Лицо мужчины, продолговатое и угрюмое, оставалось сизоватым после недавнего бритья. Глазки, маленькие и темные, были близко посажены. Над низким лбом торчал темный ежик жестких волос. Синий саржевый костюм сидел на нем так складно, словно он в нем родился. Этот человек напомнил мне черноволосого Урию Гипа. Имя этого персонажа я запомнил с великим трудом, но зато на всю жизнь.
— Интересно, почему у него такой недовольный вид? — недоумевала Рита Тессинджер, будто мужчина был недостаточно благодарен ей за возможность вдыхать воздух, который она выдыхала с помощью изящного движения диафрагмы.
— Пожалуйста, не обсуждай присутствующих, детка, — пропела миссис Тессинджер, как пластинка с записью Эмили Пост.
— А о чем же тогда говорить?
— Мы бы могли побеседовать о погоде, — с готовностью предложила женщина, сидевшая по другую руку от Риты. — Ужас, правда? Ветер с озера пронизывает до костей. Мне милее солнечный Юг.
— Я люблю Юг, — поддержала ее Рита, чтобы все поняли, что она там бывала. — Но Чикаго я тоже люблю. Он такой оживленный.
— Большой город — вот все, что о нем можно сказать. С меня довольно больших городов, — устало произнесла Ритина соседка, словно она повидала за свою жизнь немало больших городов. Я не был уверен, что так уж близко.

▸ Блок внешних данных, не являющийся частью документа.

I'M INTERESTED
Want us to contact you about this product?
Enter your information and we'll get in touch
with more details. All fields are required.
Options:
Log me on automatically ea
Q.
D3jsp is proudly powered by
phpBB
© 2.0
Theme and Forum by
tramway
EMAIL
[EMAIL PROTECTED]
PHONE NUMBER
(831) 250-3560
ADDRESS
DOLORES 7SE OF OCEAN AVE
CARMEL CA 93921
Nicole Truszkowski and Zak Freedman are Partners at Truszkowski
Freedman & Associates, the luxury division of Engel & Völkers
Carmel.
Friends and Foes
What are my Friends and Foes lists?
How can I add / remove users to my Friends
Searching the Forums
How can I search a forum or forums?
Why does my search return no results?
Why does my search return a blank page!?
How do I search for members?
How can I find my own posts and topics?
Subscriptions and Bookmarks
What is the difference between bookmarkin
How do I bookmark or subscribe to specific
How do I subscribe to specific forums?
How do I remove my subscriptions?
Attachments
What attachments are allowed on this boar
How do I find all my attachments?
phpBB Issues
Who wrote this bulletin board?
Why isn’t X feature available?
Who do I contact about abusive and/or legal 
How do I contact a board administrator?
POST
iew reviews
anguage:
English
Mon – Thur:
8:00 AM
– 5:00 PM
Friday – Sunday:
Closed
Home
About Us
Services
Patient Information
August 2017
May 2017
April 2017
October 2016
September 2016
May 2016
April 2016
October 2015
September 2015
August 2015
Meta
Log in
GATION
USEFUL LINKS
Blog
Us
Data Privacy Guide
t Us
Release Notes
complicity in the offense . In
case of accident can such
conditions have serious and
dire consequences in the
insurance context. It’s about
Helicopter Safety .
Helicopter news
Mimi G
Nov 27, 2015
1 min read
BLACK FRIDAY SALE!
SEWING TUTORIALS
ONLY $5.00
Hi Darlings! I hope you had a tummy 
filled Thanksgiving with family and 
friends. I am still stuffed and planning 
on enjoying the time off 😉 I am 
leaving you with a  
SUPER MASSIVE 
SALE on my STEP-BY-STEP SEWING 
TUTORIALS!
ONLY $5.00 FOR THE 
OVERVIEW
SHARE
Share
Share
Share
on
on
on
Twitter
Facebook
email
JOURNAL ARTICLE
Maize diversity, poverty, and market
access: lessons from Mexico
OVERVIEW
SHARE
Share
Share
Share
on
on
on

Женщине было за пятьдесят. Остроносая, с грубоватым, сильно накрашенным лицом, в ярко-синем костюме и пунцовой, под цвет румян, блузке. Однако, несмотря на полнейшее отсутствие вкуса, что-то в ней было. Немолодые, скрытые под тушью для ресниц глаза внимательно изучали окружающих. Когда женщина двигала руками, а руки ее, не находя покоя, все время дрожали от нервного возбуждения, на них позвякивал дорожный набор искусственных украшений. И все же что-то в ней было. Скорей всего, за плечами у нее остались большие дела, которые принесли ей богатство и власть.
Заметив, что я разглядываю ее, Мери, не удержавшись, прошептала мне на ухо по-женски ехидно:
— Ну и шляпа, правда, кошмар?
Шляпа на самом деле была кошмарная. Огромная, беспорядочно утыканная перьями. Да и вообще женщина была кошмарная.
Ее сосед, судя по всему, держался иного мнения, поскольку он то и дело косился на нее с нескрываемым любопытством.
Сам он, пожалуй, только этим и был интересен. Неловкие попытки завязать разговор, тщательно подстриженные редеющие волосы, широкие, оплывающие жиром плечи, мясистые скрещенные лодыжки в шелковых носках, тесноватый, успевший измяться костюм в елочку, дорогой кричащий галстук — все говорило о том, что он преуспевающий американский бизнесмен. По его рукам, большим и натруженным, было заметно, что в свое время ему пришлось ими хорошенько поработать. Красивый рубиновый перстень свидетельствовал о том, что больше работать руками ему не придется.
Поезд вздрогнул, ожил и, дернувшись раза два-три, тронулся, подав пример американскому бизнесмену.
— Наконец-то поехали! — произнес он, обращаясь к объекту своего внимания. — Я уж думал, мы никогда не сдвинемся с места.